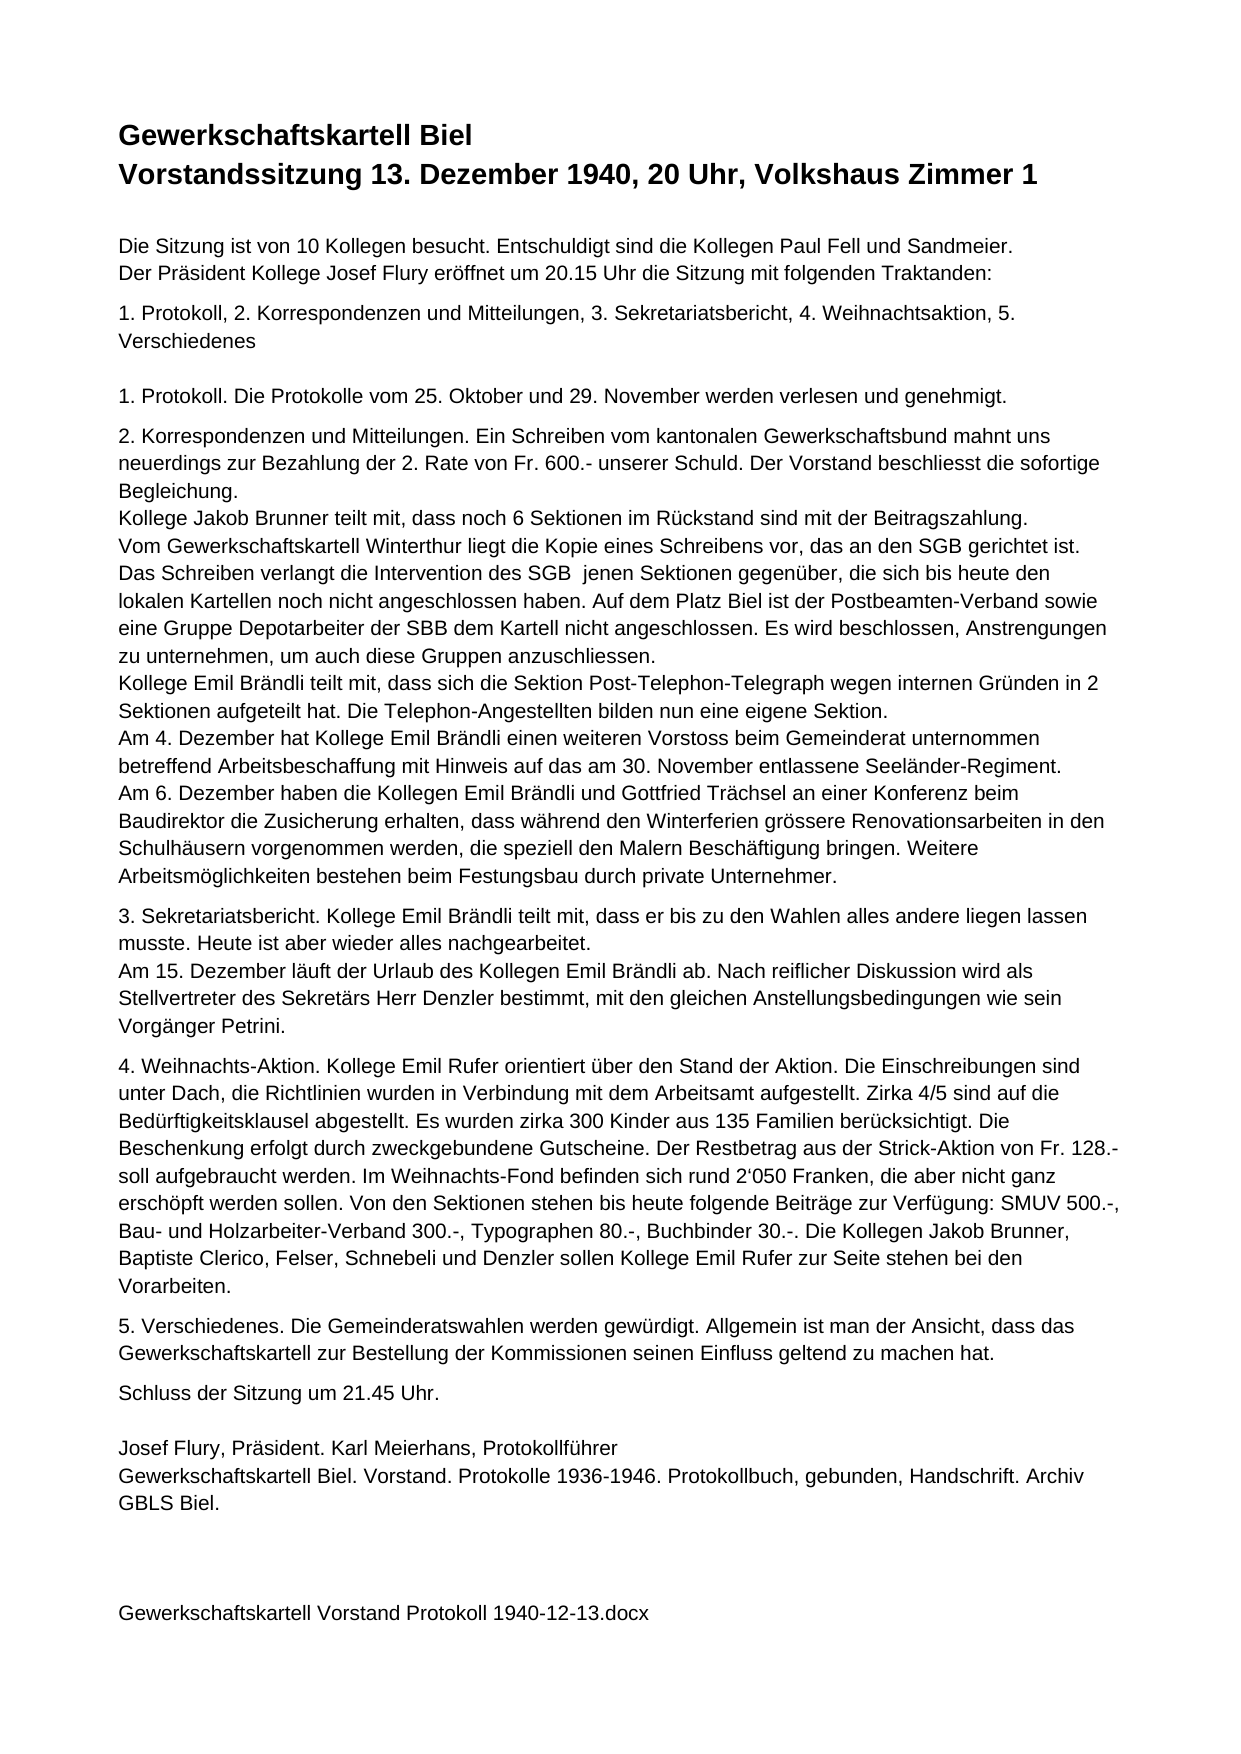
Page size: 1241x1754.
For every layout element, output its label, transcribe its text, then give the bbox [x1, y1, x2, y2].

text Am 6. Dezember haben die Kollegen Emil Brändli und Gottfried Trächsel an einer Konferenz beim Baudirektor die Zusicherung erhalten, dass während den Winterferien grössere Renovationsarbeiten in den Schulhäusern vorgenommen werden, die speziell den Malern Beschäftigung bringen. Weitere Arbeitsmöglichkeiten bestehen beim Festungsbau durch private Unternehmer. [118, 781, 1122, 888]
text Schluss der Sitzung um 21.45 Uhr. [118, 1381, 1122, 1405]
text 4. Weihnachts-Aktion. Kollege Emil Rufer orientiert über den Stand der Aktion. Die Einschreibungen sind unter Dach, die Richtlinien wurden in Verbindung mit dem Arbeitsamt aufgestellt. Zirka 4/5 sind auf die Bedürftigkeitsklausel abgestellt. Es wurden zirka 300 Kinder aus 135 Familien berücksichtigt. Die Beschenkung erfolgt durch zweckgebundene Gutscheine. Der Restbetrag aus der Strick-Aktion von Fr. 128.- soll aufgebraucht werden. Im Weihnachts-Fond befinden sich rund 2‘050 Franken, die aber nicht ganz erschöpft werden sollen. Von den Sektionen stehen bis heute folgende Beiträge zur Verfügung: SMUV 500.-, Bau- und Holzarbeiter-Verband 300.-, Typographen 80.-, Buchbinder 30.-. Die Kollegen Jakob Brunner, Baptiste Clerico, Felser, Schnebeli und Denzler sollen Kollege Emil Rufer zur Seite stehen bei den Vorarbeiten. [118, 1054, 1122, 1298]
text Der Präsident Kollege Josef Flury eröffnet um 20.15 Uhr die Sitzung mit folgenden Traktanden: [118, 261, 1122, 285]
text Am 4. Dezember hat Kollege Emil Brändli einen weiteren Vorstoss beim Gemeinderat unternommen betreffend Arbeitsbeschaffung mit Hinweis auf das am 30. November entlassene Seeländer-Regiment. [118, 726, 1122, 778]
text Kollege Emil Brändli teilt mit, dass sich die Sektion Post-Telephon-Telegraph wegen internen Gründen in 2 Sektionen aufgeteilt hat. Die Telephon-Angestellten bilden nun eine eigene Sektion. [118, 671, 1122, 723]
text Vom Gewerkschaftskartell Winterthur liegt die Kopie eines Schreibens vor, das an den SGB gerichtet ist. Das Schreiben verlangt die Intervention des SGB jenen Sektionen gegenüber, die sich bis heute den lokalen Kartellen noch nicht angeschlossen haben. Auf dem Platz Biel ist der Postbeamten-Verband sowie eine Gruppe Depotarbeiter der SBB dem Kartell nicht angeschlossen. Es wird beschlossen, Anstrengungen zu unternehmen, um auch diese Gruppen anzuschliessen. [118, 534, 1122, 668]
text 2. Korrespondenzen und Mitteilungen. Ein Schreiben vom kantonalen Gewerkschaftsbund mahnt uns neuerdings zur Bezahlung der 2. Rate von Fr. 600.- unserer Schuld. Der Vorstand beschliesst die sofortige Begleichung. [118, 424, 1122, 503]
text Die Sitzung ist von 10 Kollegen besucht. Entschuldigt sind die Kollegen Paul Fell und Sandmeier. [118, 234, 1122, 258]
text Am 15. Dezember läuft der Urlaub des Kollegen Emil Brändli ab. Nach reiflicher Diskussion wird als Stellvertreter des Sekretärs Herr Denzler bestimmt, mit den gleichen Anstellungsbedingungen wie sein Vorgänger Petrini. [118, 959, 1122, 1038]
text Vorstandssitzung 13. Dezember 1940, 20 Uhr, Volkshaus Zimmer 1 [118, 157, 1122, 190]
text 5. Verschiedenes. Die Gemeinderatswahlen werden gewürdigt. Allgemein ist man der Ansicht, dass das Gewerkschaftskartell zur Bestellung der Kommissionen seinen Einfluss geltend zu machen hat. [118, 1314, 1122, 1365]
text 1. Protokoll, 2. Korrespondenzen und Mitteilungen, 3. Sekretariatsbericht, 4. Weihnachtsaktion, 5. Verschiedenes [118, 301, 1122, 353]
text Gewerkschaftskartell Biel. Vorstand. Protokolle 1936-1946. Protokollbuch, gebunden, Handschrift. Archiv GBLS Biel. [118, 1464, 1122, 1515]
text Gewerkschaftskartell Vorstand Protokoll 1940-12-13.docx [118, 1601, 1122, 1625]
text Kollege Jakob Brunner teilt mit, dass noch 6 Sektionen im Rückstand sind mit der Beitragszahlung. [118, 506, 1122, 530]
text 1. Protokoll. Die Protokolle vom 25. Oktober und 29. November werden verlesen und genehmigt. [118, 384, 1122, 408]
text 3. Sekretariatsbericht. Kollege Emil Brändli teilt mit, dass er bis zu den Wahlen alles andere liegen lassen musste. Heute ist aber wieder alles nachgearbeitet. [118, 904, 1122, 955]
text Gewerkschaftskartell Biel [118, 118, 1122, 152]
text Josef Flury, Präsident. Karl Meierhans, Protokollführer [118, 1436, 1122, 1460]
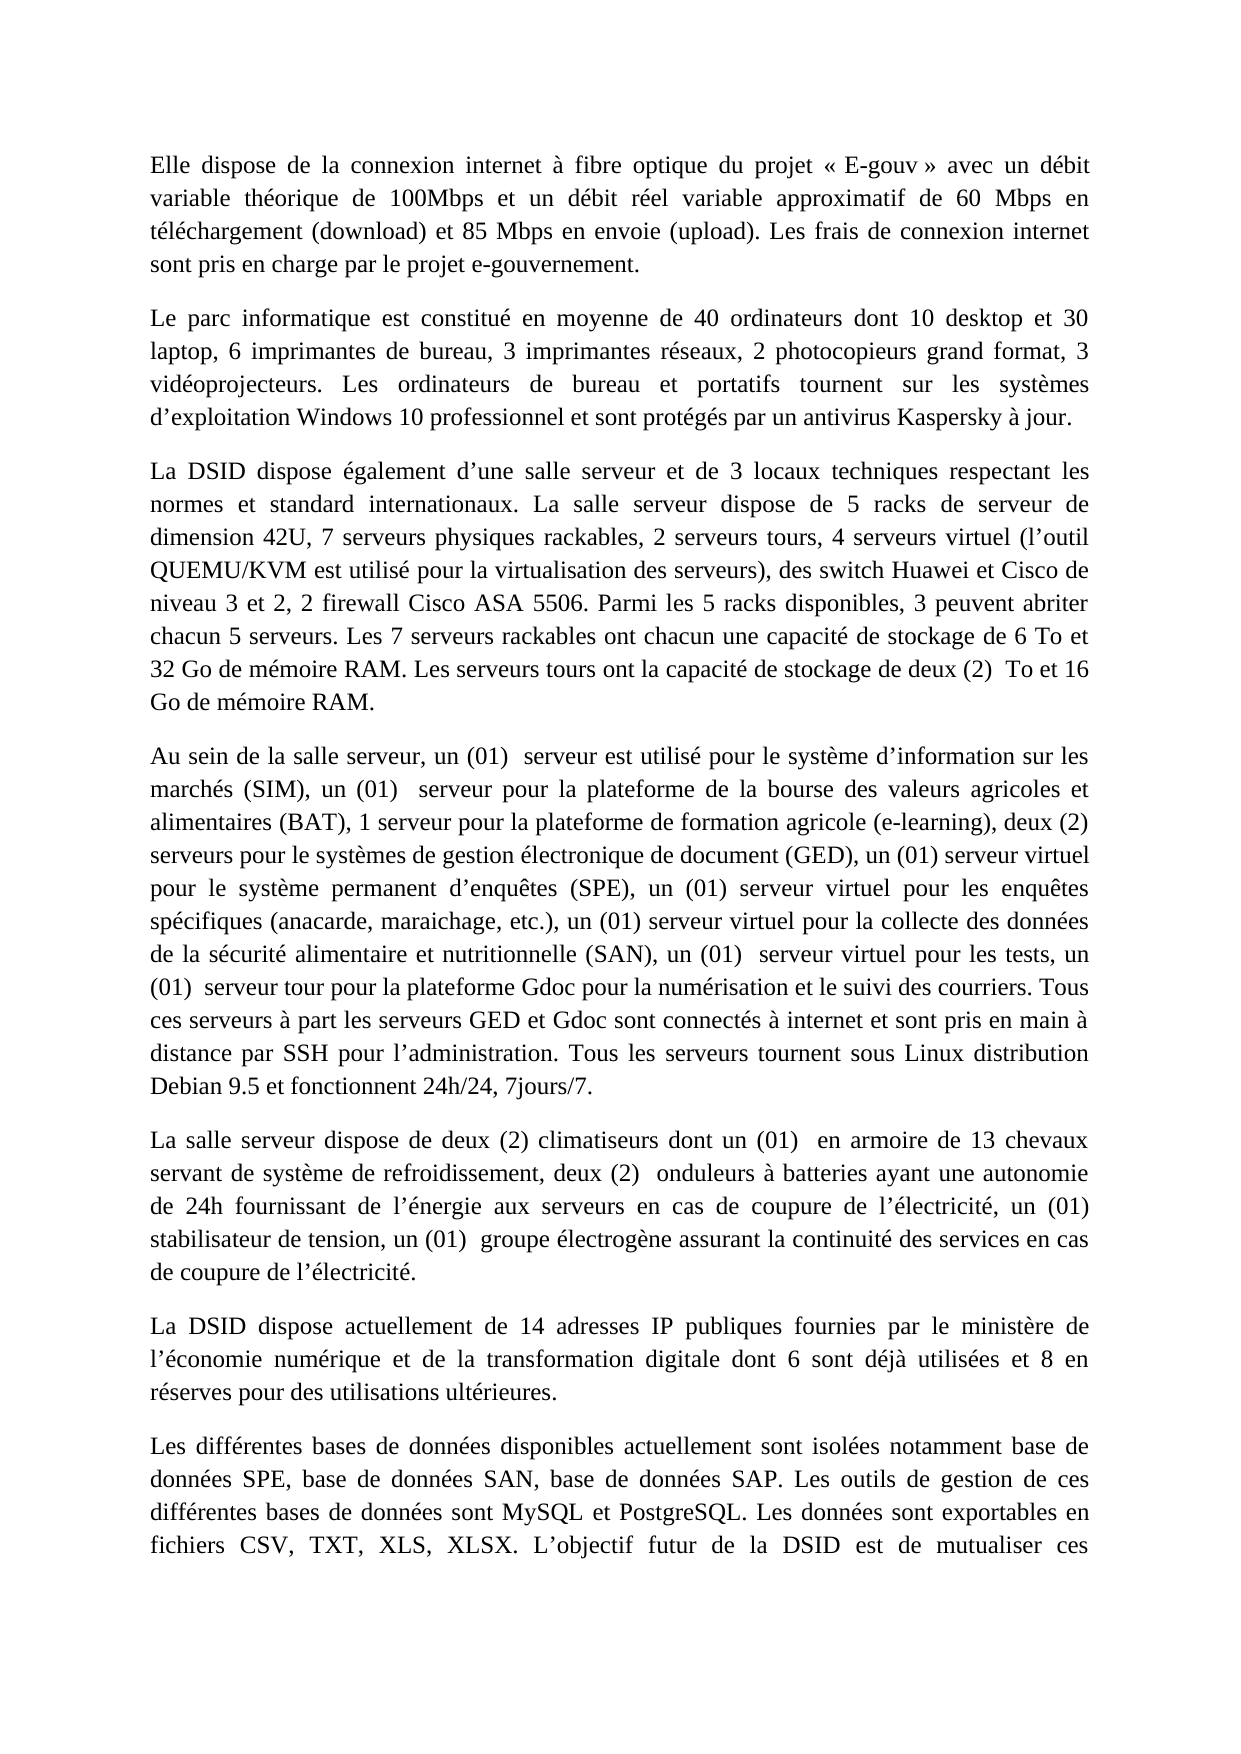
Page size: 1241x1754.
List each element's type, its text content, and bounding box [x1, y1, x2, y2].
---
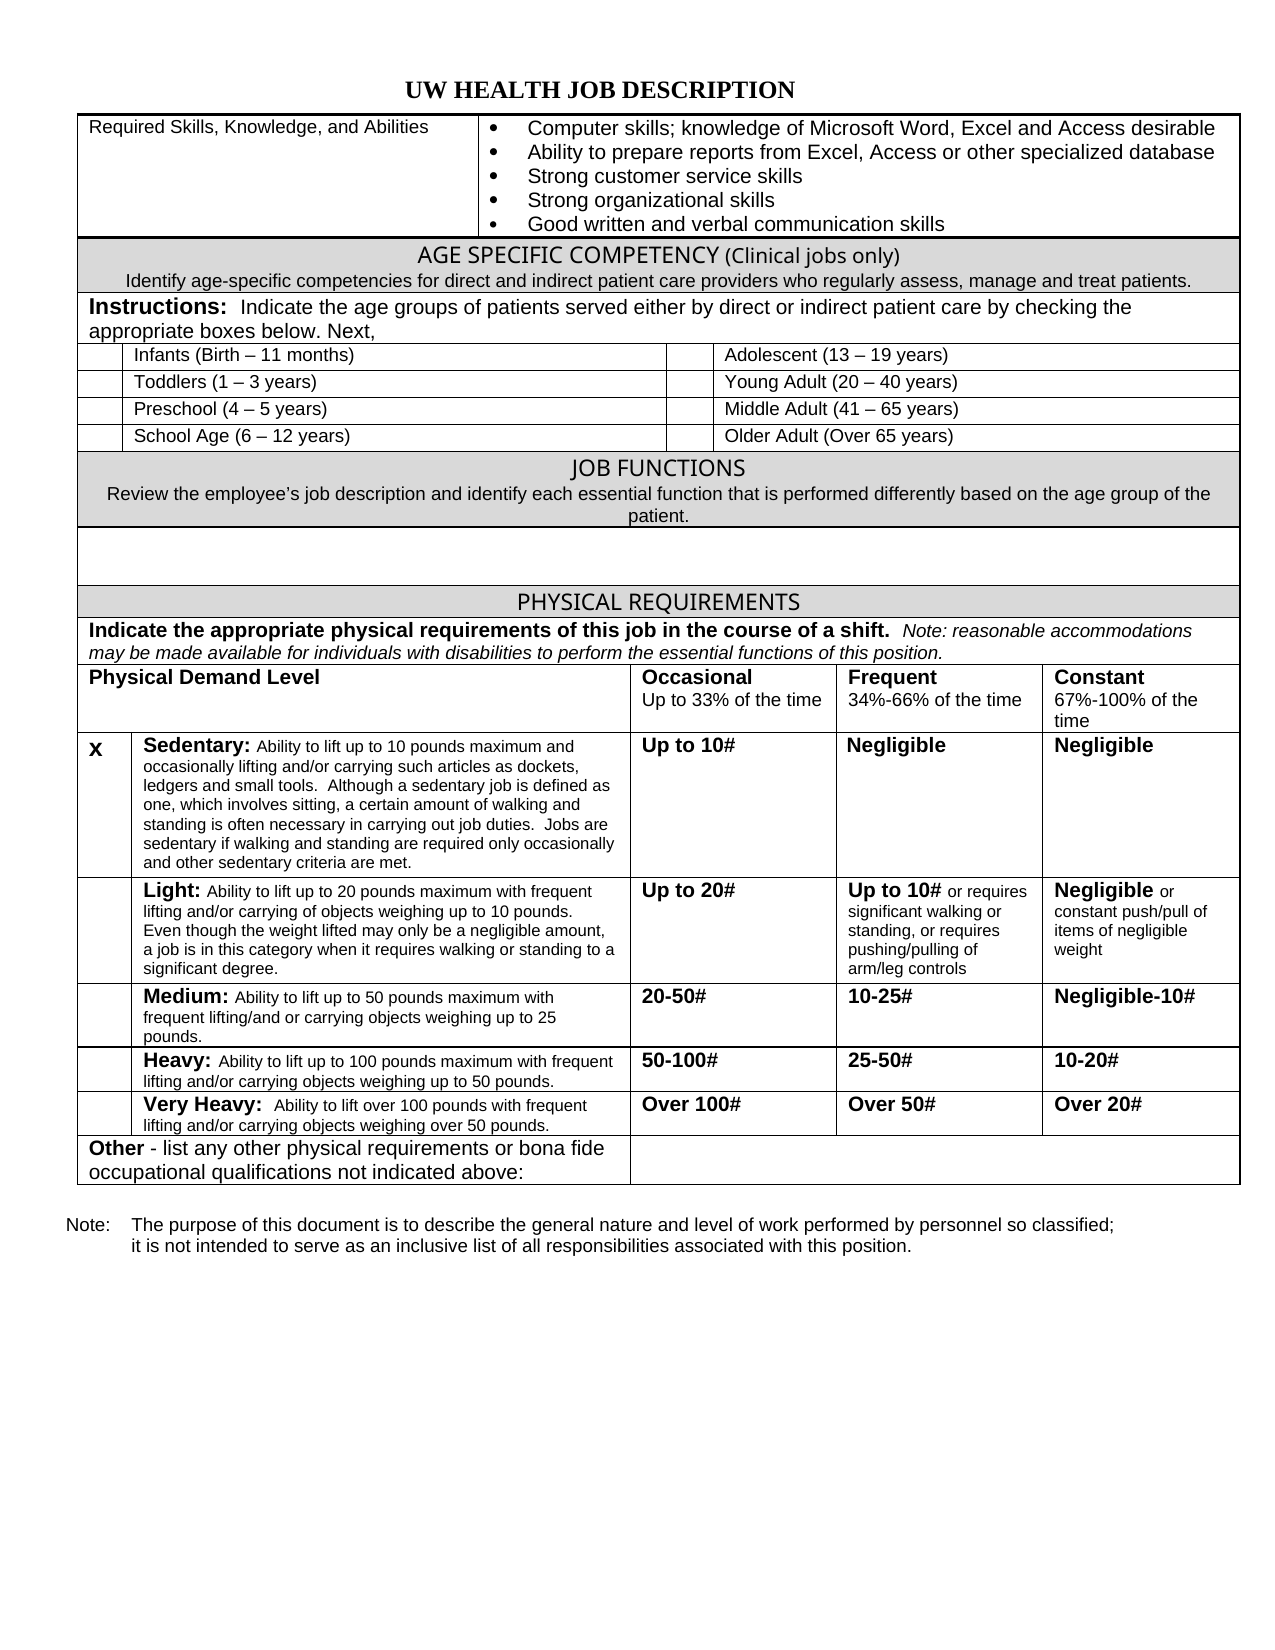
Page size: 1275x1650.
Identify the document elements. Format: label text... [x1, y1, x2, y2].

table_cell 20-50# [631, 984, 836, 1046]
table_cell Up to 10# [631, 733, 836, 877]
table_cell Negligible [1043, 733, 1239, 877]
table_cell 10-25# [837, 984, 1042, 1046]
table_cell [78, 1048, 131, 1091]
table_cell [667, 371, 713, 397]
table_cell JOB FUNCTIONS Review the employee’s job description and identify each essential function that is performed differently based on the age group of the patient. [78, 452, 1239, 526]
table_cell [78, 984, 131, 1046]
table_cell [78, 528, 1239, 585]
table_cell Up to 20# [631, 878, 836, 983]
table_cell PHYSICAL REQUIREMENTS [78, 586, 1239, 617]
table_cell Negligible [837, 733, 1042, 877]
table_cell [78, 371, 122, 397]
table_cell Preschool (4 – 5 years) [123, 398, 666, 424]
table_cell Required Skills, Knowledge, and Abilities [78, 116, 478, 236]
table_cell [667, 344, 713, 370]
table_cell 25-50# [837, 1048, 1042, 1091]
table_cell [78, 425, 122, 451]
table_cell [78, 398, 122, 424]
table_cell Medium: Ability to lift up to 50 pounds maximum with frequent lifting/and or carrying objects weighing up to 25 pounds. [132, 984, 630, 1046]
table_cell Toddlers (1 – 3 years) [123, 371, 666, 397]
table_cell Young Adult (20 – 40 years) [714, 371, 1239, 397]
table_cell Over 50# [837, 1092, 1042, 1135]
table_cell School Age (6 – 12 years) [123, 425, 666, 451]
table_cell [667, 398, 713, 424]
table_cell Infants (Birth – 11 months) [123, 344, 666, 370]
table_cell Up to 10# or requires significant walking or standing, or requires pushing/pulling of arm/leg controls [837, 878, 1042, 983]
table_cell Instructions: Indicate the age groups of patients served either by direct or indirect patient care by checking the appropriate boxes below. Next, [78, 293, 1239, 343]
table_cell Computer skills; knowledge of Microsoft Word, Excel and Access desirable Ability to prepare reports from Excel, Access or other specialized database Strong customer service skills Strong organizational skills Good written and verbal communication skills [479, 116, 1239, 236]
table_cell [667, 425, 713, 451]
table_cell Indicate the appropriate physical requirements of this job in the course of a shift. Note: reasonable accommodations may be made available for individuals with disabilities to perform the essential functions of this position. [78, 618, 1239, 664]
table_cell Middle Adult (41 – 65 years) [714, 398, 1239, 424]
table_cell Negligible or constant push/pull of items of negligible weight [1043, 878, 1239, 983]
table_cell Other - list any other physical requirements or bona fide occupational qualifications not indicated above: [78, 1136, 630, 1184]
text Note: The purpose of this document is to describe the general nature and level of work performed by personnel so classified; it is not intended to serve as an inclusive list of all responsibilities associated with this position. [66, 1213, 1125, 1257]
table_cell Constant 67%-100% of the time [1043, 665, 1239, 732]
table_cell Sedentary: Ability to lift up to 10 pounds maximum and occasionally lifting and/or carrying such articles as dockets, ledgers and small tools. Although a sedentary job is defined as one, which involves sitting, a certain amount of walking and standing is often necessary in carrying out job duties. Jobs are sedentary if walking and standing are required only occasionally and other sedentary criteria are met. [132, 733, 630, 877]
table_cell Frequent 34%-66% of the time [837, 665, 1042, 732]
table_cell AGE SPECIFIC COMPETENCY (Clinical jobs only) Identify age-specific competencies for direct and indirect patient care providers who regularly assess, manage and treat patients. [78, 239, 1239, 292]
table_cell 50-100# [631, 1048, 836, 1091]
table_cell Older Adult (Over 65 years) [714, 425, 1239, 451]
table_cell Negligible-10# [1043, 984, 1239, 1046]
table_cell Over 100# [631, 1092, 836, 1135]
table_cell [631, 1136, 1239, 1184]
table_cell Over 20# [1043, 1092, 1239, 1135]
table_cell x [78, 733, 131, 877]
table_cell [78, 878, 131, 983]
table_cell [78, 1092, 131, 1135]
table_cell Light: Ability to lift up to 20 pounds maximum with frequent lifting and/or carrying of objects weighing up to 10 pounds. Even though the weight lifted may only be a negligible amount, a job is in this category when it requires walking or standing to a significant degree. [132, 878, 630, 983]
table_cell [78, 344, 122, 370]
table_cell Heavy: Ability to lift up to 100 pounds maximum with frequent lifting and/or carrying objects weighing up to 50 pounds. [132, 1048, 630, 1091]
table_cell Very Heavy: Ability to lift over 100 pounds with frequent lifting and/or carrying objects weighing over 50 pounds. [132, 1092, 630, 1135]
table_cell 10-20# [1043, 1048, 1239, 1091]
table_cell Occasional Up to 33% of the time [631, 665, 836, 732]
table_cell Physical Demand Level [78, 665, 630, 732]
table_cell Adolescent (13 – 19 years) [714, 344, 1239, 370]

• EXERCISE BRIEF
All lines holding the word "Gewerkschaftskartell" must be found in the listing and copied.

• YOUR SOLUTION
text Vom Gewerkschaftskartell Winterthur liegt die Kopie eines Schreibens vor, das an den SGB gerichtet ist. Das Schreiben verlangt die Intervention des SGB jenen Sektionen gegenüber, die sich bis heute den lokalen Kartellen noch nicht angeschlossen haben. Auf dem Platz Biel ist der Postbeamten-Verband sowie eine Gruppe Depotarbeiter der SBB dem Kartell nicht angeschlossen. Es wird beschlossen, Anstrengungen zu unternehmen, um auch diese Gruppen anzuschliessen. [118, 534, 1122, 668]
text 5. Verschiedenes. Die Gemeinderatswahlen werden gewürdigt. Allgemein ist man der Ansicht, dass das Gewerkschaftskartell zur Bestellung der Kommissionen seinen Einfluss geltend zu machen hat. [118, 1314, 1122, 1365]
text Gewerkschaftskartell Biel. Vorstand. Protokolle 1936-1946. Protokollbuch, gebunden, Handschrift. Archiv GBLS Biel. [118, 1464, 1122, 1515]
text Gewerkschaftskartell Vorstand Protokoll 1940-12-13.docx [118, 1601, 1122, 1625]
text Gewerkschaftskartell Biel [118, 118, 1122, 152]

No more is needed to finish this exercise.